- [Exercises to complete]
a) For each statement below, state whether it agrees with the beer label thread, answering yes or no and quoting the deciding words of the thread: (i) The person with the beer label website placed the likely time range at 1910 to 1915. (ii) After zooming in, CanadianBottles judged a bust more likely than a mountain. (iii) Tam O'Shanter was a pre-Prohibition beer.
b) Answer these questions from the beer label thread:
(i) Which beer does the edit at the top of the thread name?
(ii) According to hemihampton, what does Pabst have in the round circle?
(iii) Which company made Tam O'Shanter?
c) Write out the passage of the beer label thread from "Zoomed in I" to "hatchet (Nov 11, 2020)", swapping "cartoonish" for "stylized".

- [Text shown]
____

Edit: I found another one, Tacoma Beer.  This one has a mountain that's more closely shaped to the one in the picture but it's clearly a different design.


----------



## SODABOB (Nov 11, 2020)




----------



## embe (Nov 11, 2020)

To me it looks more like a bust (or figure/portrait) than a mountain


----------



## SODABOB (Nov 11, 2020)

I'm seeing things - such as a French woman wearing a beret and scarf with her right arm in front of her.


----------



## CanadianBottles (Nov 11, 2020)

Zoomed in I see the bust too.  Someone with long hair and a very prominent chin.  It looks a bit cartoonish though, so I still think a mountain is more likely.


----------



## hatchet (Nov 11, 2020)

I appreciate the comments. I did ask the person with the large website of beer labels, as recommended in an earlier answer. He was not able to match to a specific label given the lack of detail in my photo, but based on the general label design and the style of bottle, he said the likely time range is 1910 to 1915. He also said that is subject to some error, because labels, once designed, would often be used for 5 or 10 years. He also said unlikely to be earlier than 1905 because of the design, and not later than 1920 because of Prohibition.
I also looked through some other beer label websites but have not found a close match yet. I may have to face that the bottles in the photo won't be able to produce the result I was hoping for (location). I haven't given up yet though.
I did learn some things though. Beer labels are collected (didn't know that), and Prohibition killed off an incredible diversity of beer brands. I had no idea there would be so many different beers (and labels) back then.


----------



## SODABOB (Nov 12, 2020)

hatchet

Thanks for the challenge - I suppose only time will tell if/when someone is able to identify the label and possibly associate a location and date to it.  The attached image is the best I can come up with - and acknowledge it is just a best guess based on what I think I see - which may or may not be accurate. Please note that I am not suggesting the image on the Gobel tip tray is the same as what I see on the bottle label - I am only including it to provide an example of the type of portrait I think I see. 

Bob


----------



## SODABOB (Nov 12, 2020)

I hope I'm not overdoing this - but I'm still seeing things - and thought I would share my latest find - which should have a humungous question mark attached to it ...


----------



## hatchet (Nov 12, 2020)

SODABOB said:


> I hope I'm not overdoing this - but I'm still seeing things - and thought I would share my latest find - which should have a humungous question mark attached to it ...


Although it does look closer than any I've seen so far, Tam O'Shanter was apparently a post-prohibition beer made by American Brewing Company.


----------



## hemihampton (Nov 12, 2020)

First thing I thought of when I seen it was it looked like a Monk to me. Which were Popular in Brewing Pics, ect.  Pabst is Similiar but Pabst has a Hop Leaf with B (for Best) in the round circle. I'm sure there is hundreds of labels that could look like good candidates. LEON.


----------



## SODABOB (Nov 13, 2020)

hatchet said:


> Although it does look closer than any I've seen so far, Tam O'Shanter was apparently a post-prohibition beer made by American Brewing Company.

____

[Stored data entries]
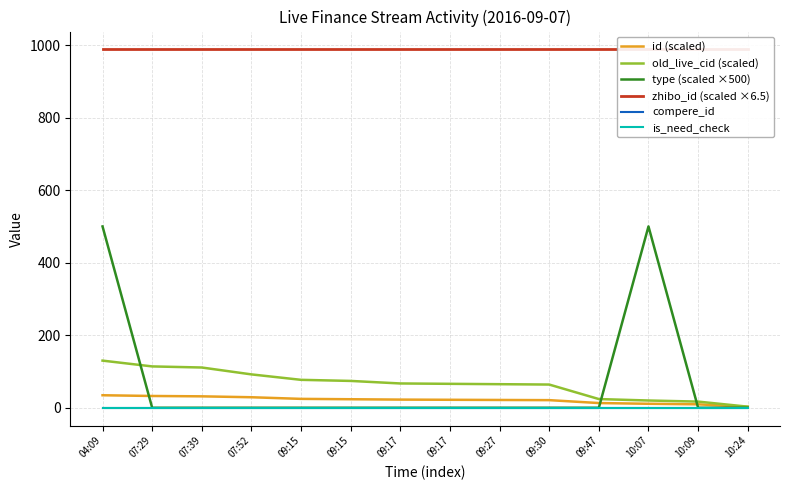

True or false: type (scaled ×500) and zhibo_id (scaled ×6.5) cross at least once.

False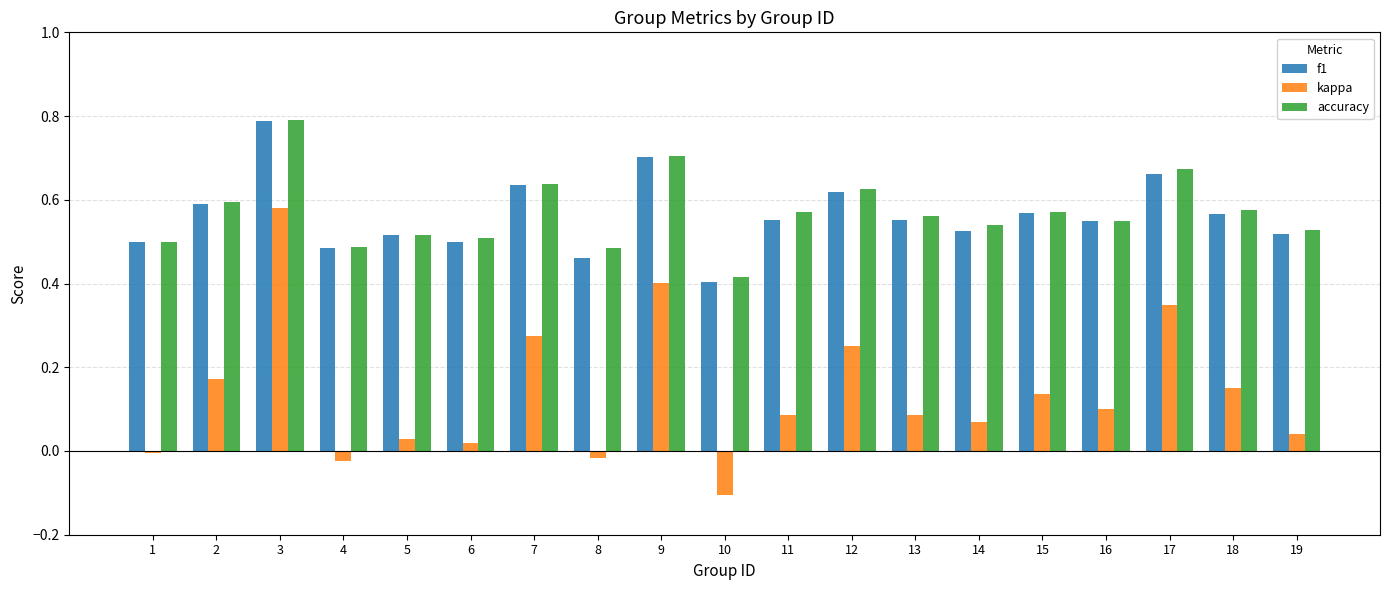

The kappa series shows 0.0 at 5. True or false?

True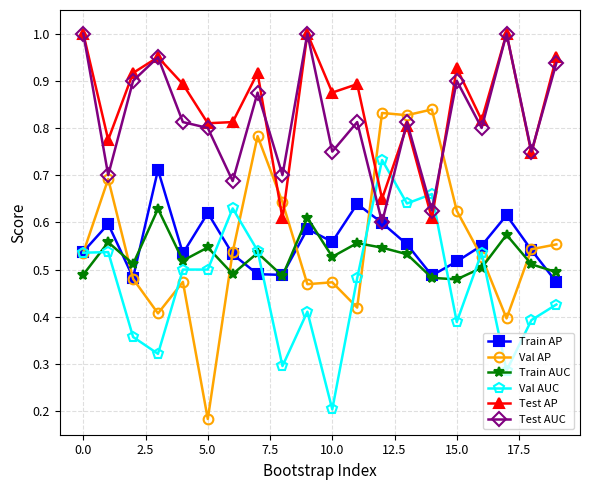

True or false: Test AP and Train AUC cross at least once.

False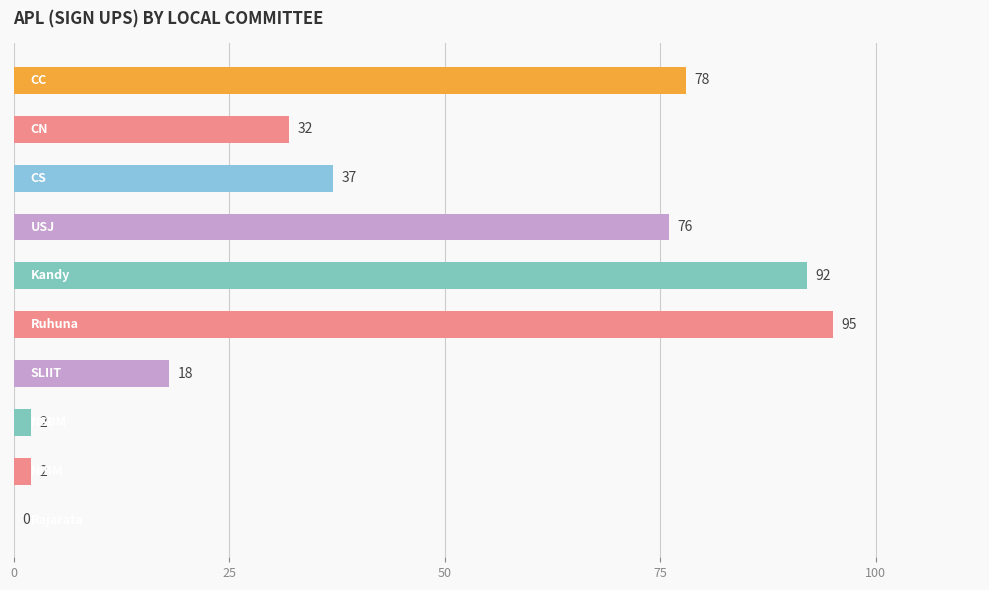

What is the greatest value displayed?

95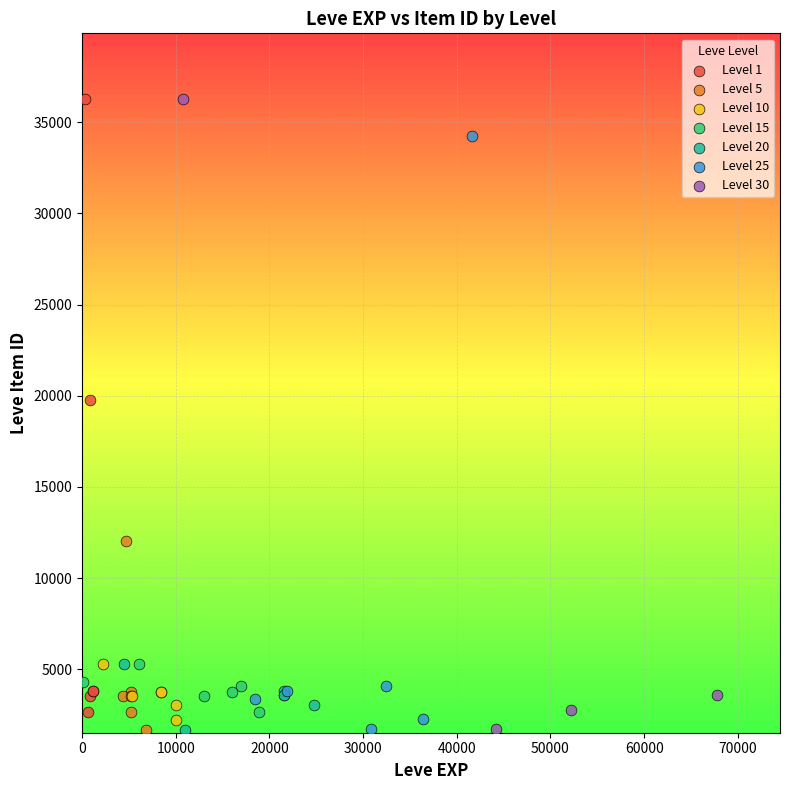

What are all the series names shown in the legend?

Level 1, Level 5, Level 10, Level 15, Level 20, Level 25, Level 30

____

- [Task-by-task solutions]
a)
(i) Yes: "he said the likely time range is 1910 to 1915"
(ii) No: "so I still think a mountain is more likely."
(iii) No: "Tam O'Shanter was apparently a post-prohibition beer made by American Brewing Company."

b)
(i) Tacoma Beer
(ii) A Hop Leaf with B (for Best)
(iii) American Brewing Company

c)
Zoomed in I see the bust too.  Someone with long hair and a very prominent chin.  It looks a bit stylized though, so I still think a mountain is more likely.


----------



## hatchet (Nov 11, 2020)